Stored entries:
— Begin —

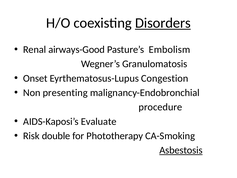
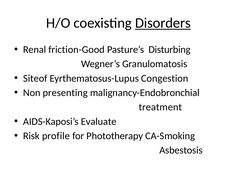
airways-Good: airways-Good -> friction-Good
Embolism: Embolism -> Disturbing
Onset: Onset -> Siteof
procedure: procedure -> treatment
double: double -> profile
Asbestosis underline: present -> none
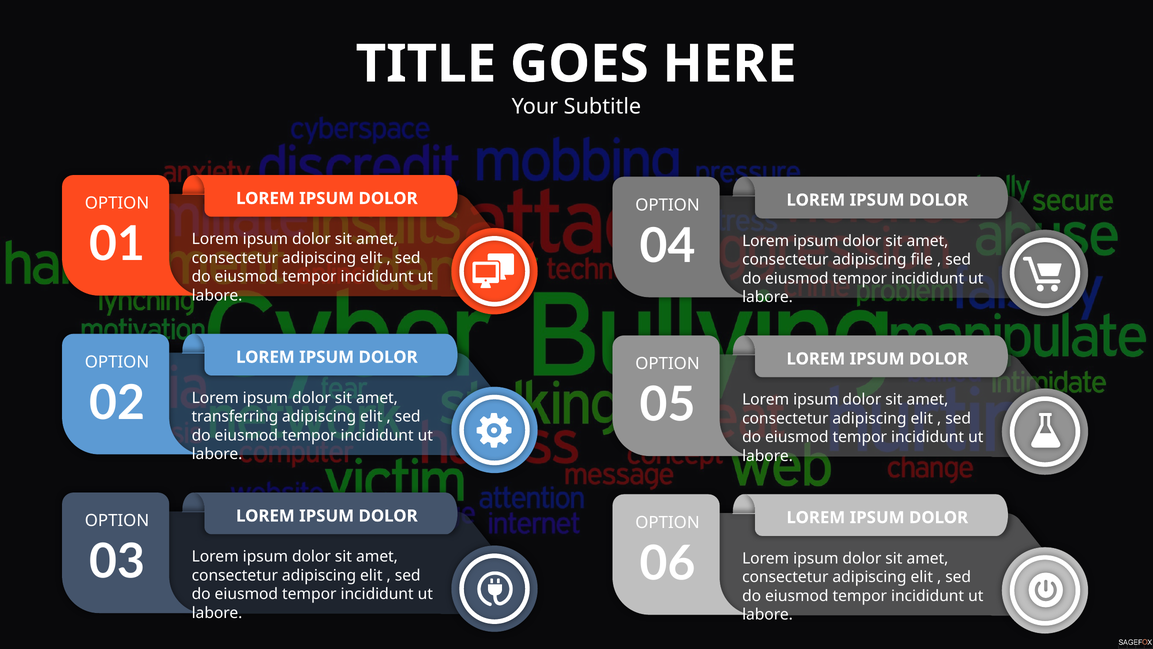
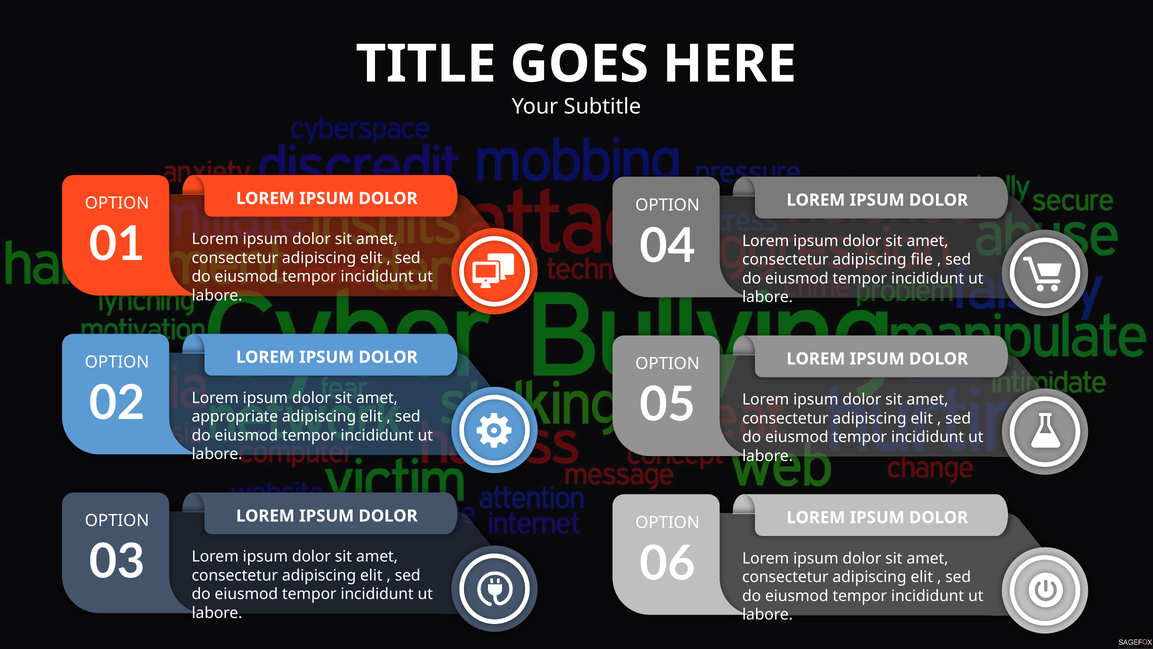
transferring: transferring -> appropriate
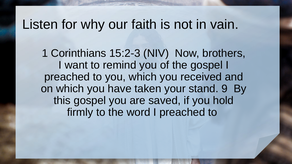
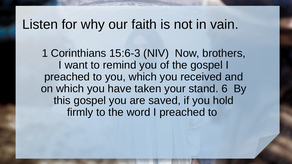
15:2-3: 15:2-3 -> 15:6-3
9: 9 -> 6
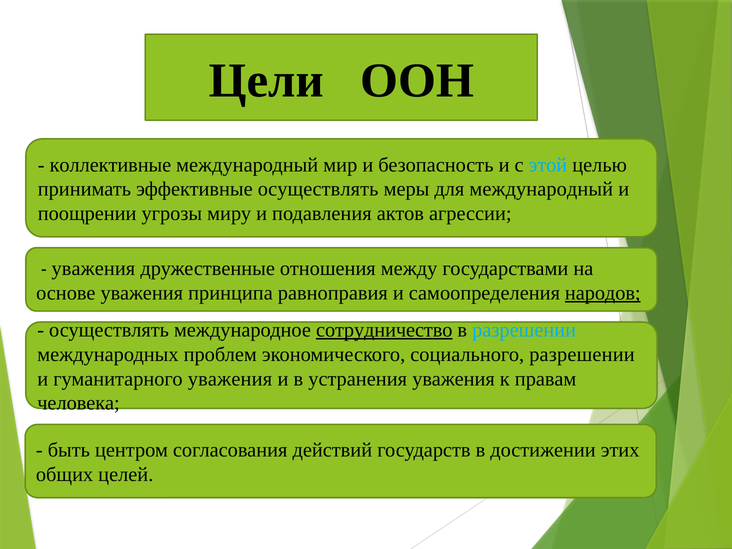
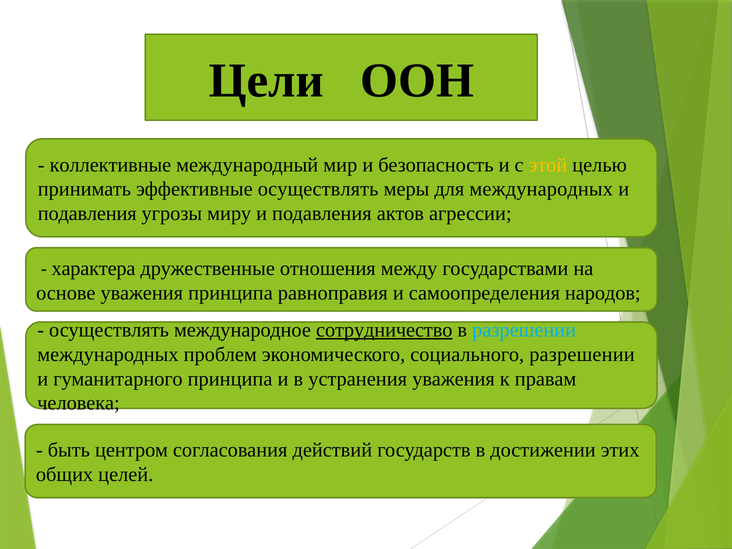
этой colour: light blue -> yellow
для международный: международный -> международных
поощрении at (87, 214): поощрении -> подавления
уважения at (93, 269): уважения -> характера
народов underline: present -> none
гуманитарного уважения: уважения -> принципа
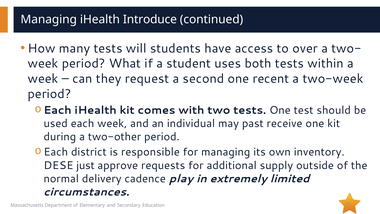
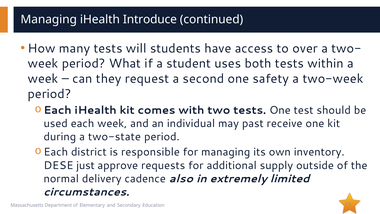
recent: recent -> safety
two-other: two-other -> two-state
play: play -> also
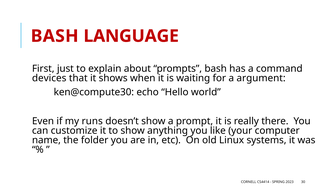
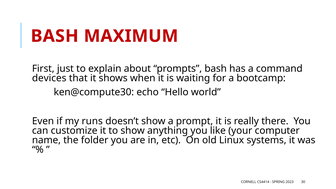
LANGUAGE: LANGUAGE -> MAXIMUM
argument: argument -> bootcamp
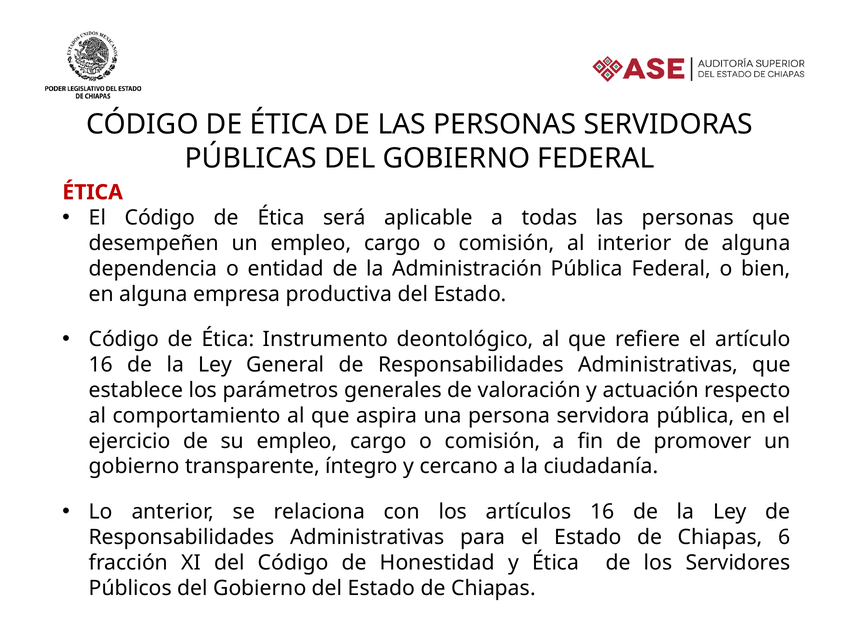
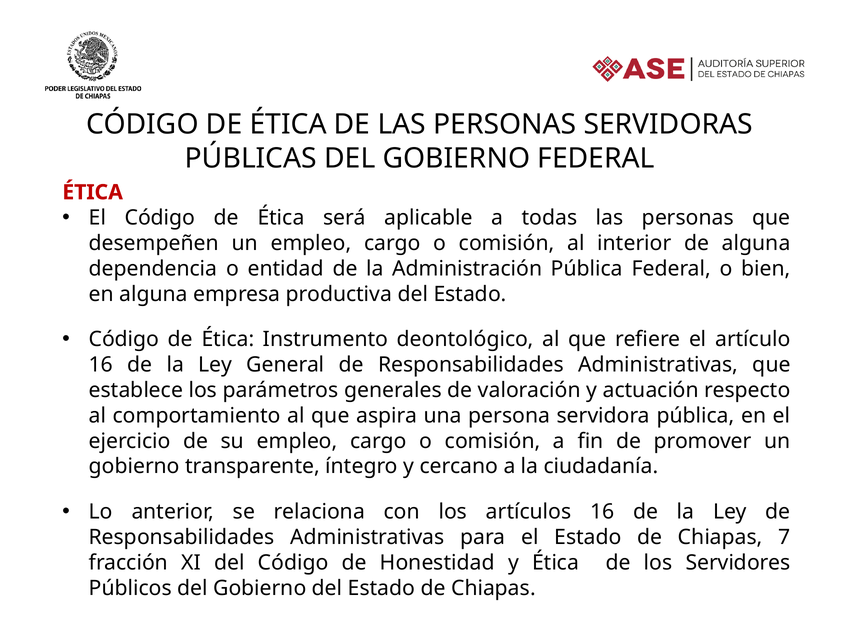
6: 6 -> 7
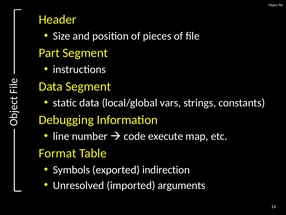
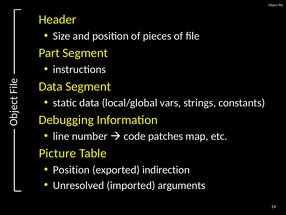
execute: execute -> patches
Format: Format -> Picture
Symbols at (71, 169): Symbols -> Position
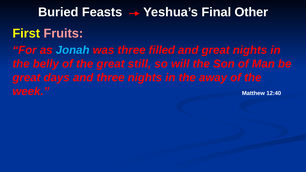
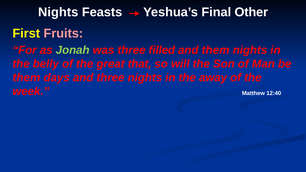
Buried at (58, 12): Buried -> Nights
Jonah colour: light blue -> light green
and great: great -> them
still: still -> that
great at (26, 78): great -> them
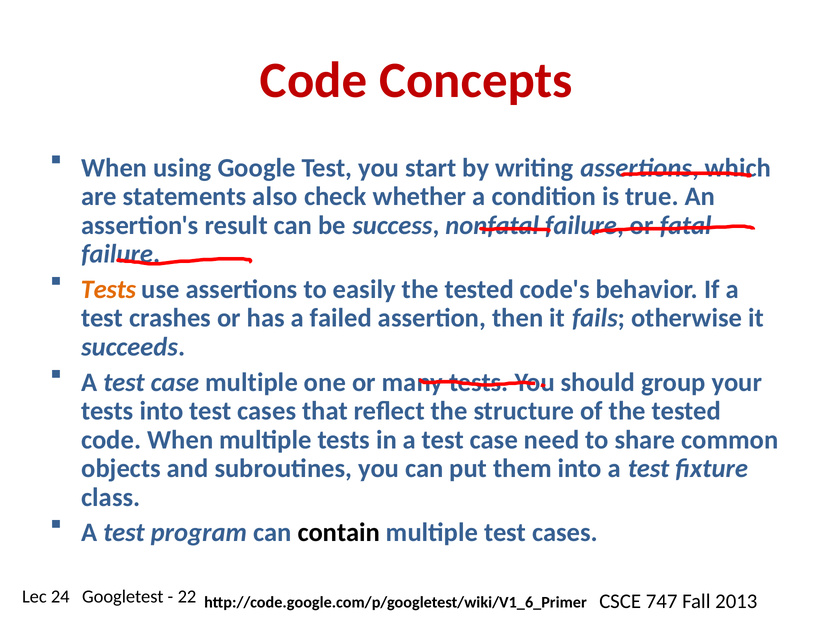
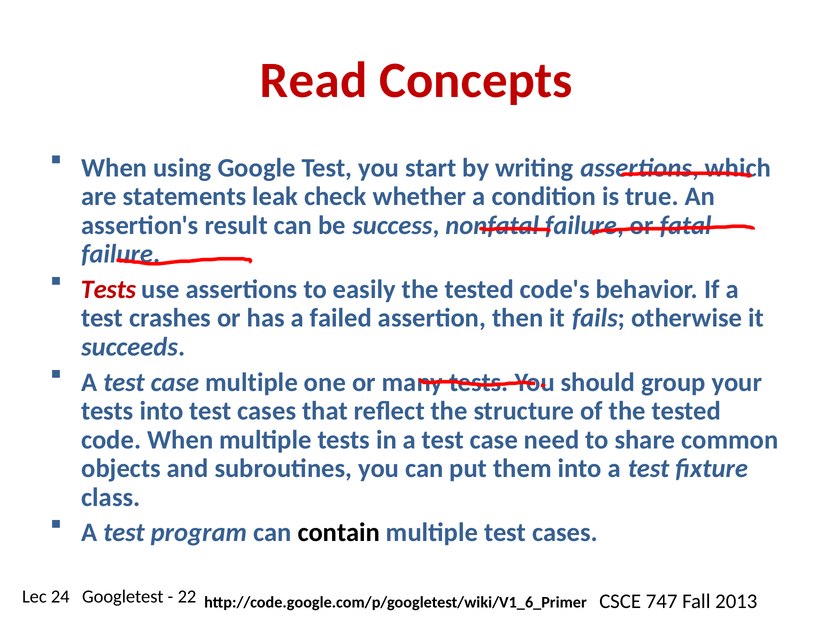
Code at (314, 81): Code -> Read
also: also -> leak
Tests at (108, 289) colour: orange -> red
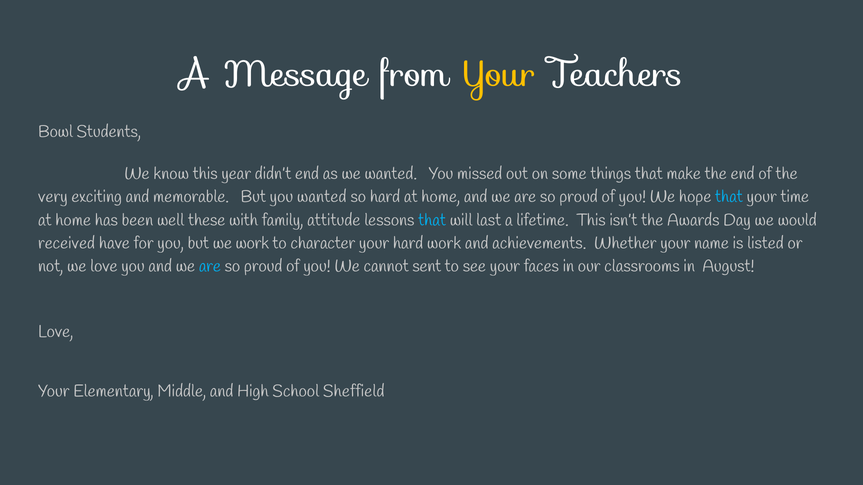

— End —

__GIVEN INSTRUCTION__: Could you print every line of the stored entries above verbatim, leaving out the pictures?

__WORKED ANSWER__:
airways-Good: airways-Good -> friction-Good
Embolism: Embolism -> Disturbing
Onset: Onset -> Siteof
procedure: procedure -> treatment
double: double -> profile
Asbestosis underline: present -> none
transferring: transferring -> appropriate
15:2-3: 15:2-3 -> 15:6-3
9: 9 -> 6
этой colour: light blue -> yellow
для международный: международный -> международных
поощрении at (87, 214): поощрении -> подавления
уважения at (93, 269): уважения -> характера
народов underline: present -> none
гуманитарного уважения: уважения -> принципа
recent: recent -> safety
two-other: two-other -> two-state
play: play -> also
LANGUAGE: LANGUAGE -> MAXIMUM
argument: argument -> bootcamp
6: 6 -> 7
execute: execute -> patches
Format: Format -> Picture
Symbols at (71, 169): Symbols -> Position
Buried at (58, 12): Buried -> Nights
Jonah colour: light blue -> light green
and great: great -> them
still: still -> that
great at (26, 78): great -> them
Code at (314, 81): Code -> Read
also: also -> leak
Tests at (108, 289) colour: orange -> red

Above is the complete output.